━━━━━ Document section ━━━━━

Ternary Search — Practice Tasks¶
15 graded practice problems with full Go / Java / Python solutions. Each task starts with a problem statement, gives constraints, then provides three implementations. Difficulty grows from "warmup" to "harder than the LC label suggests".
Task 1 — Ternary Search on a Bitonic Integer Array¶
Problem. Given an array a[] that first strictly increases then strictly decreases, return the index of the maximum.
Constraints. 1 <= n <= 10^5, all values distinct.

━━━━━ Data for analysis ━━━━━

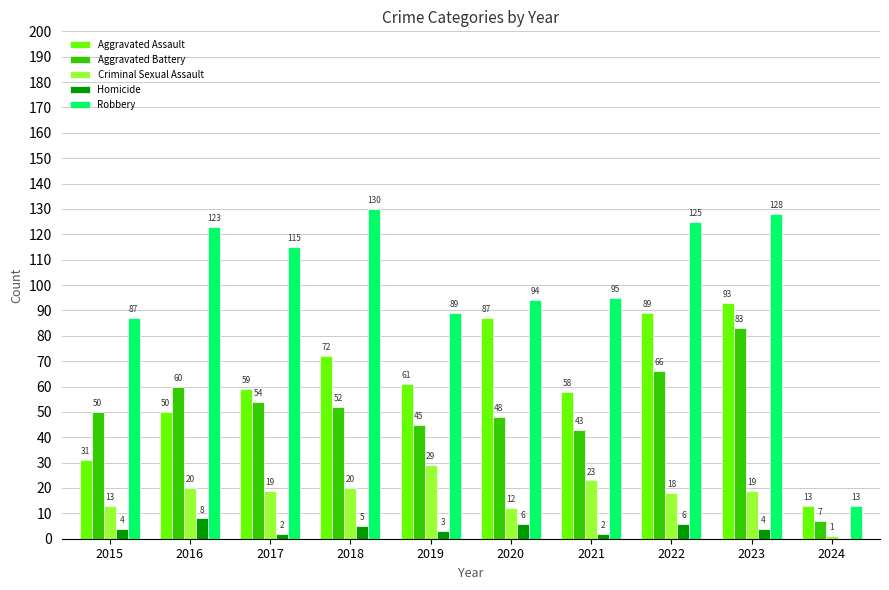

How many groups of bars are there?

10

━━━━━
━━━━━ Data for analysis ━━━━━

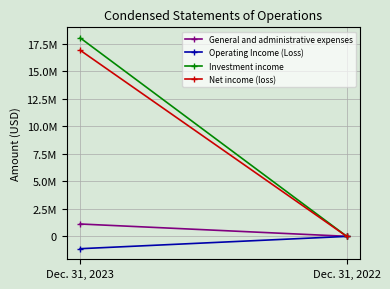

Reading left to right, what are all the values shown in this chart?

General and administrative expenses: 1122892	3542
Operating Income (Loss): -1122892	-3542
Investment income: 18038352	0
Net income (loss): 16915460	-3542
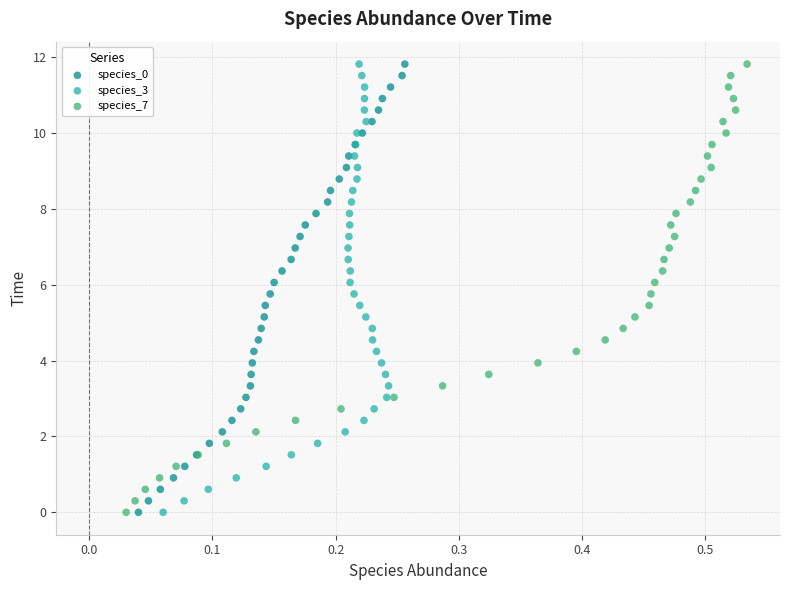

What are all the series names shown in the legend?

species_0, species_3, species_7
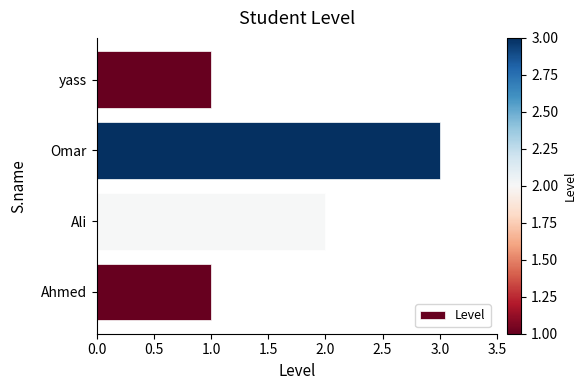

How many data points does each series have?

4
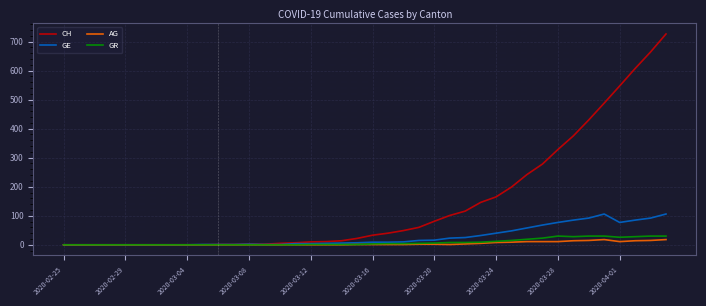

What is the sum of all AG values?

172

━━━━━
━━━━━ Data for analysis ━━━━━

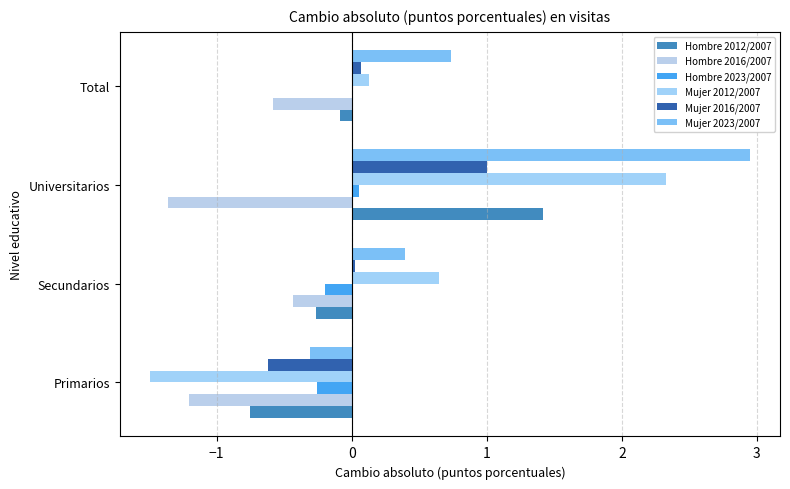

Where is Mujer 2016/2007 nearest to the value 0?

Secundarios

━━━━━

- [Written task]
Reproduce verbatim the passage of the ternary search practice text between "Ternary Search —" and "all values distinct.", inclusive.

- [Answer for the task]
Ternary Search — Practice Tasks¶
15 graded practice problems with full Go / Java / Python solutions. Each task starts with a problem statement, gives constraints, then provides three implementations. Difficulty grows from "warmup" to "harder than the LC label suggests".
Task 1 — Ternary Search on a Bitonic Integer Array¶
Problem. Given an array a[] that first strictly increases then strictly decreases, return the index of the maximum.
Constraints. 1 <= n <= 10^5, all values distinct.